Guidance Offered on Data Disclosures During PandemicAgency Clarifies Sharing Records for Public Health Purposes as Permitted Under HIPAA
The agency that enforces HIPAA has issued guidance to clarify how covered entities and business associates are permitted to make patient record disclosures for public health purposes to health information exchange organizations during the COVID-19 pandemic.
The Department of Health and Human Services’ Office for Civil Rights said its new guidance gives examples of how organizations may disclose protected health information without patient authorization to an HIE for reporting to a public health authority.
But as a matter of routine, covered entities’ notice of privacy practices must reveal that PHI may be shared for public health purposes if the need arises.
HHS says a public health authority is “an agency or authority of the U.S., a state, a territory … or a person or entity acting under a grant of authority from or contract with such public agency … that is responsible for public health matters as part of its official mandate.”
OCR is issuing the guidance to “highlight how HIPAA supports the use of health information exchanges in sharing health data to improve the public's health, particularly during the COVID-19 public health emergency," said Roger Severino, OCR director.
The guidance clarifies that the HIPAA Privacy Rule permits covered entities or their business associates to disclose PHI to an HIE organization, which can, in turn, transmit the PHI to a public health authority.
“Where a state law requires hospitals to transmit patient treatment and laboratory testing data to an HIE for the purpose of reporting to the appropriate state or local public health department, the covered hospital would not violate the HIPAA Privacy Rule when it transmits the data to an HIE for that purpose,” the guidance notes.

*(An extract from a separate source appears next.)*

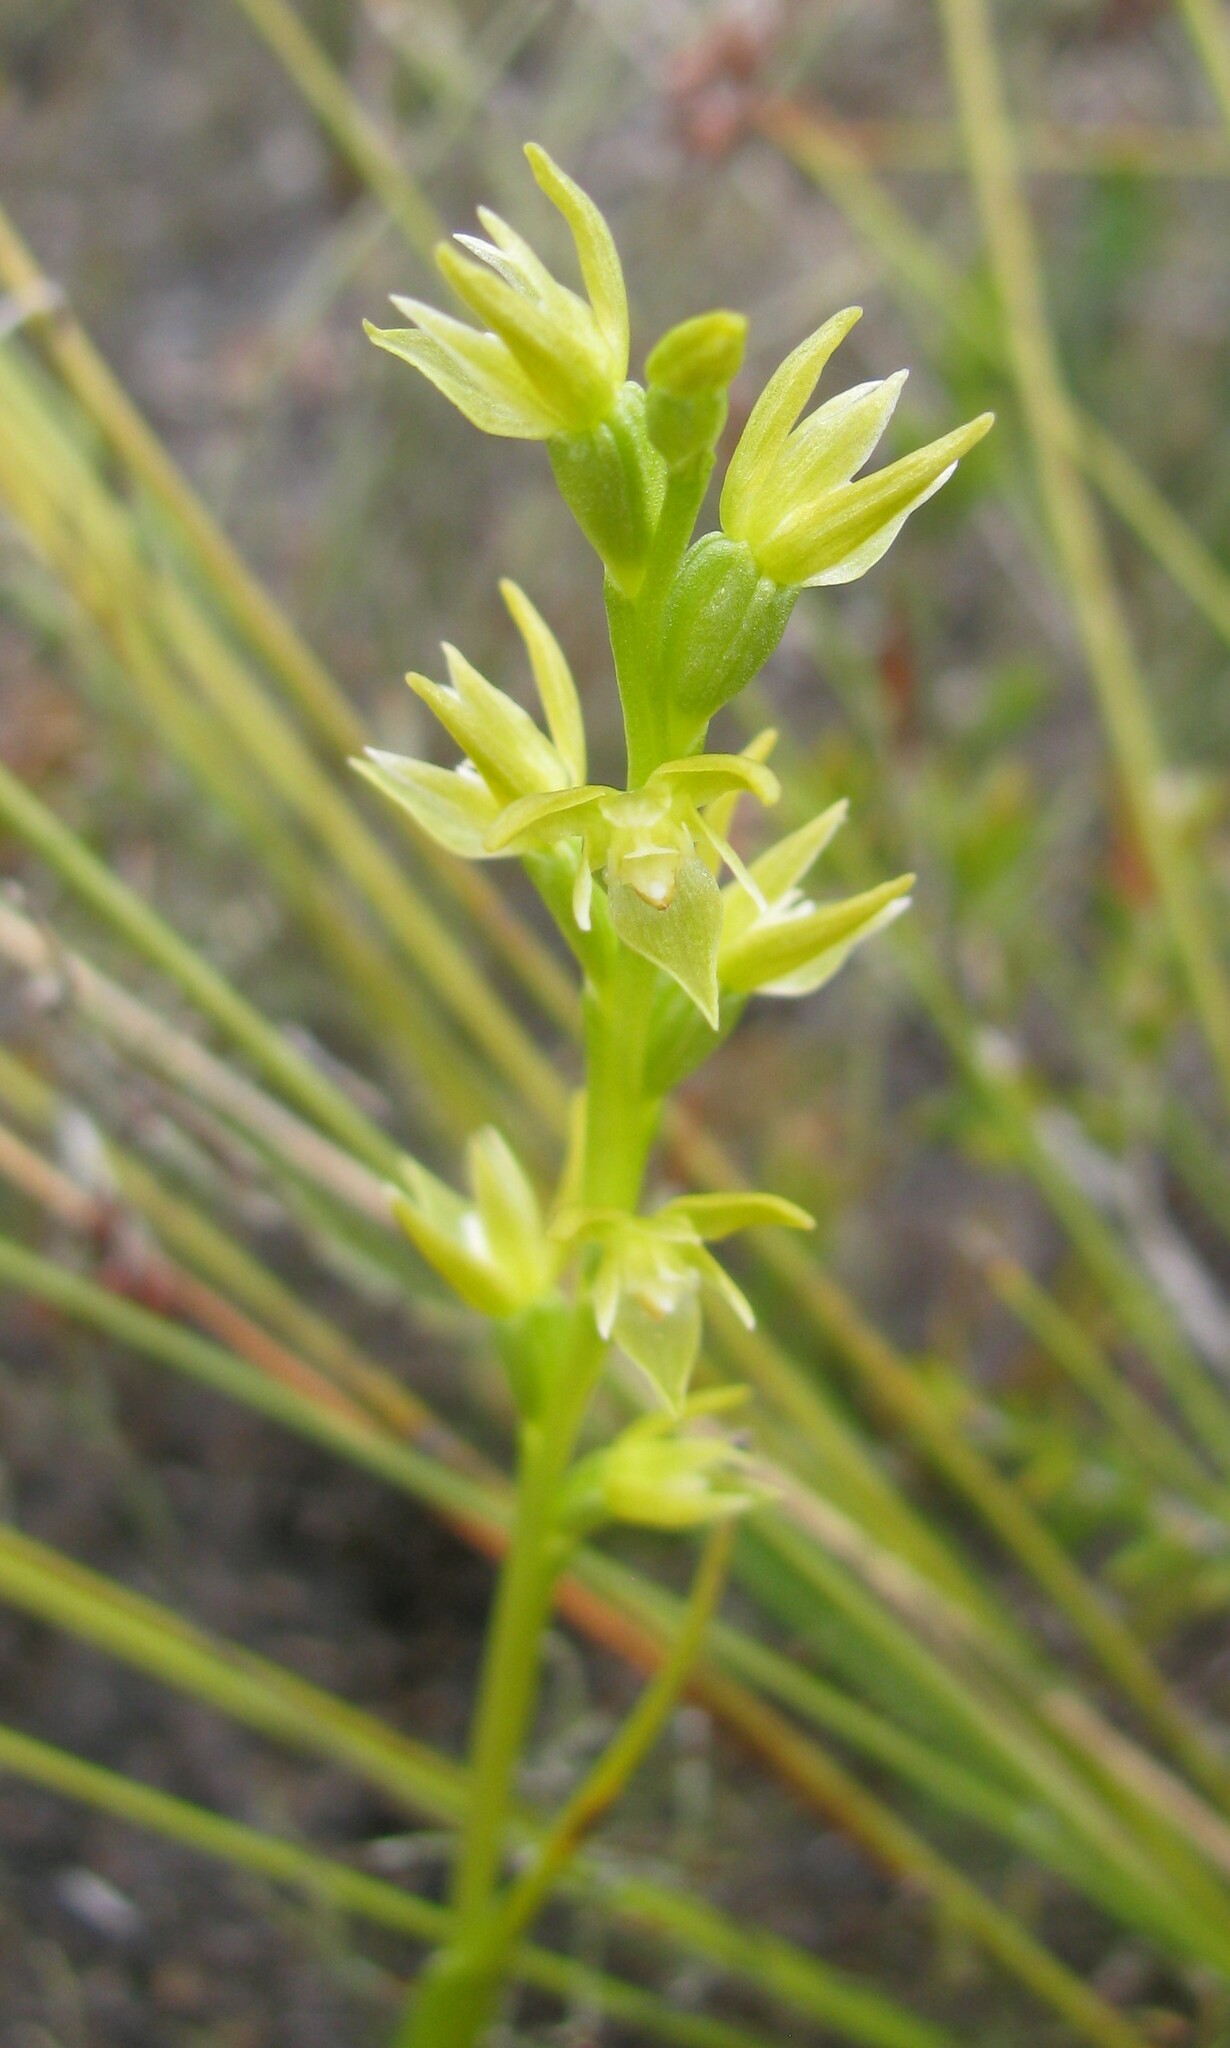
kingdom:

Clearing Up Misunderstandings
Sizing up the guidance, regulatory attorney Helen Oscislawski of the law firm Attorneys at Oscislawski notes: “A chunk of the guidance merely rehashes the [HIPAA] public health exception and how the privacy rule has set that up.

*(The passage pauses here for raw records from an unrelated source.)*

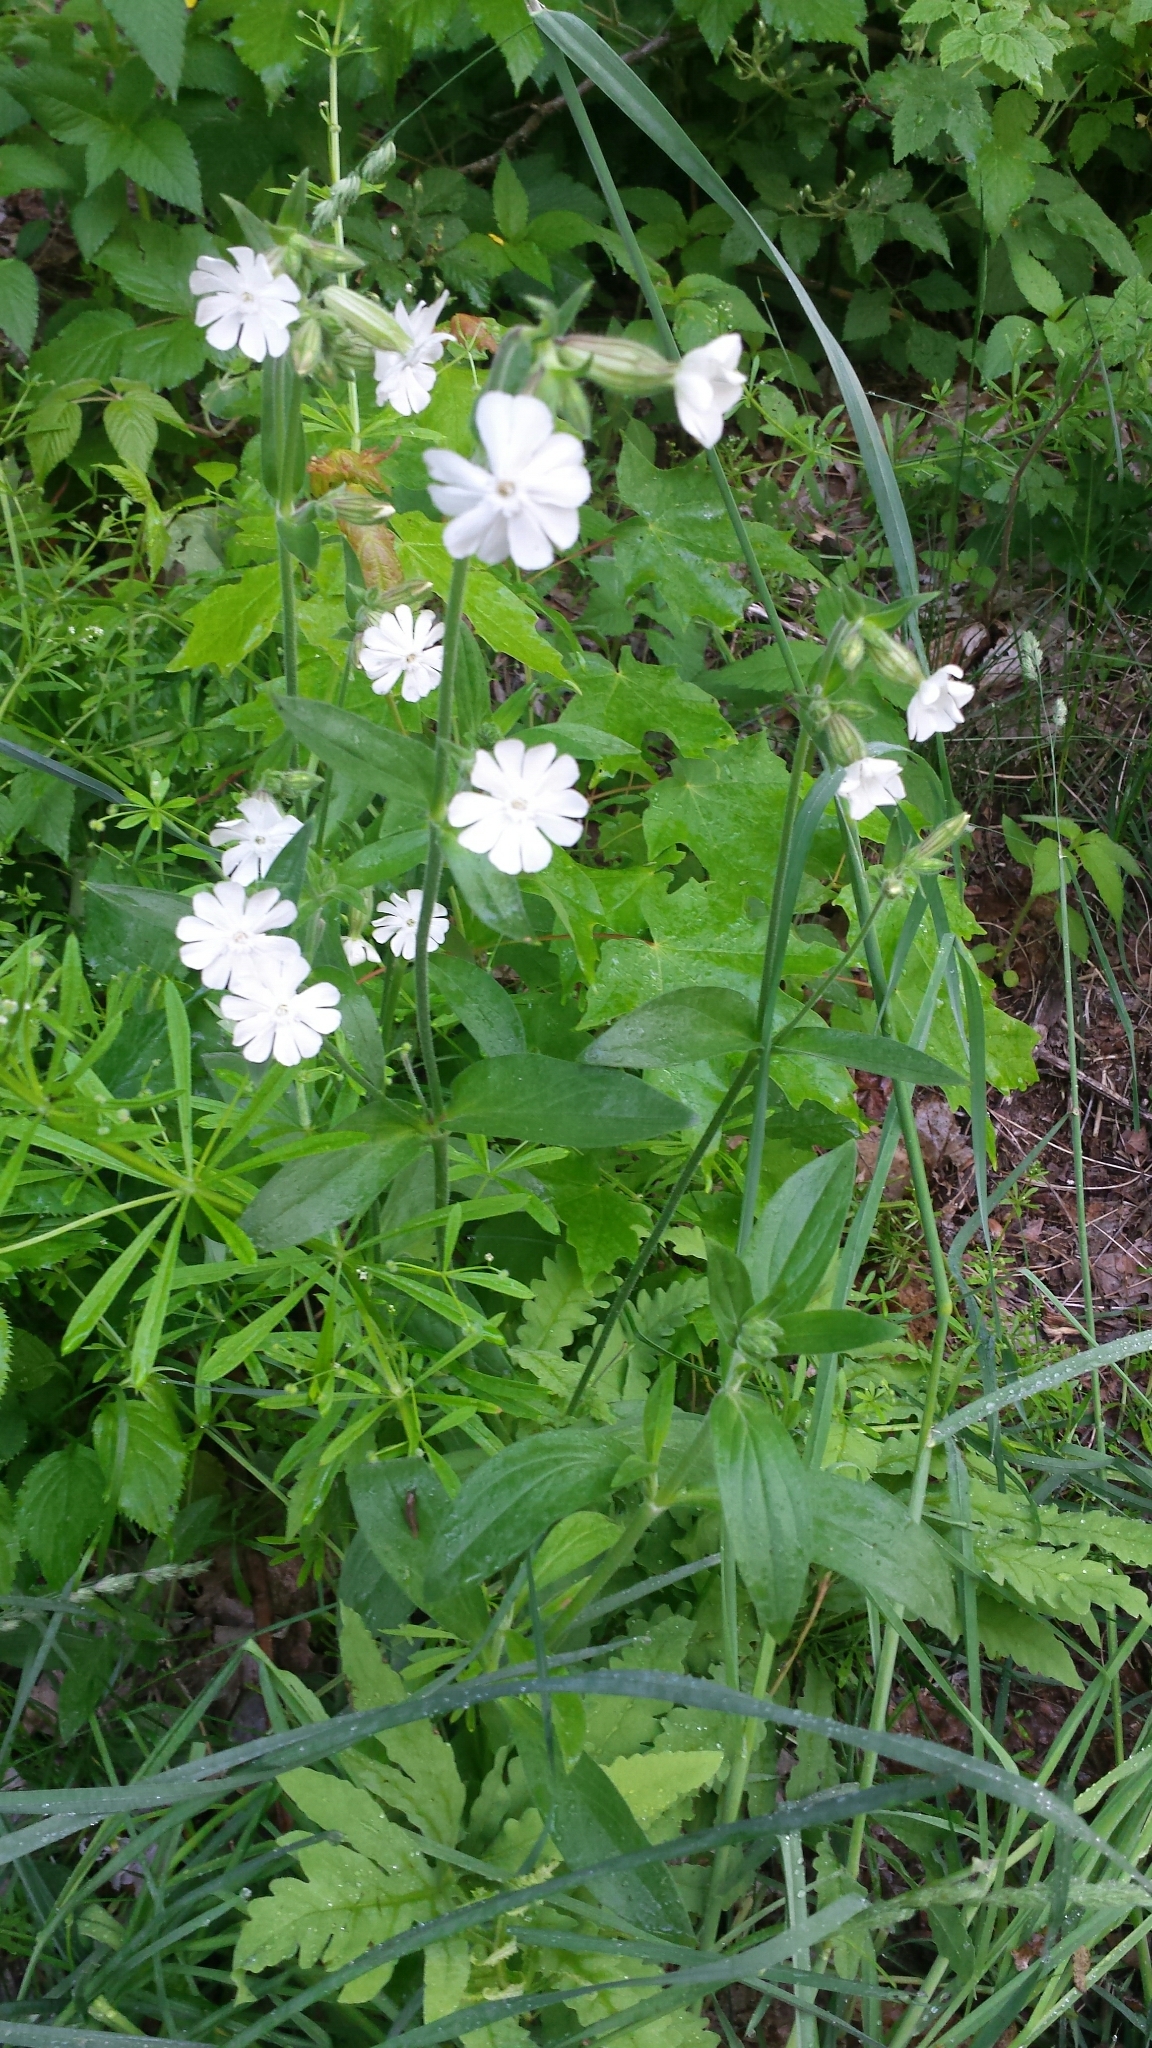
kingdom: Plantae
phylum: Tracheophyta
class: Magnoliopsida
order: Caryophyllales
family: Caryophyllaceae
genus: Silene
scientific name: Silene latifolia
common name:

Under the public health exception, covered entities are permitted to disclose PHI, without patient’s prior authorization, to public health authorities who are legally authorized to receive such reports for the purpose of preventing or controlling disease, injury or disability.
OCR in its guidance also points out that the HIPAA Privacy Rule does not permit covered entities to disclose PHI to private organizations for a public health reason, absent a relationship between the private organization and a government public health authority or other underlying legal authority, she says.
Privacy attorney Iliana Peters of the law firm Polsinelli notes: “Only the HIPAA covered entity can make the decision with regard to what PHI is disclosed to a public health authority.”
When a public health authority requests records from a covered entity, the request should only involve “the minimum necessary information” needed for the public health authority’s stated public health purpose, she points out.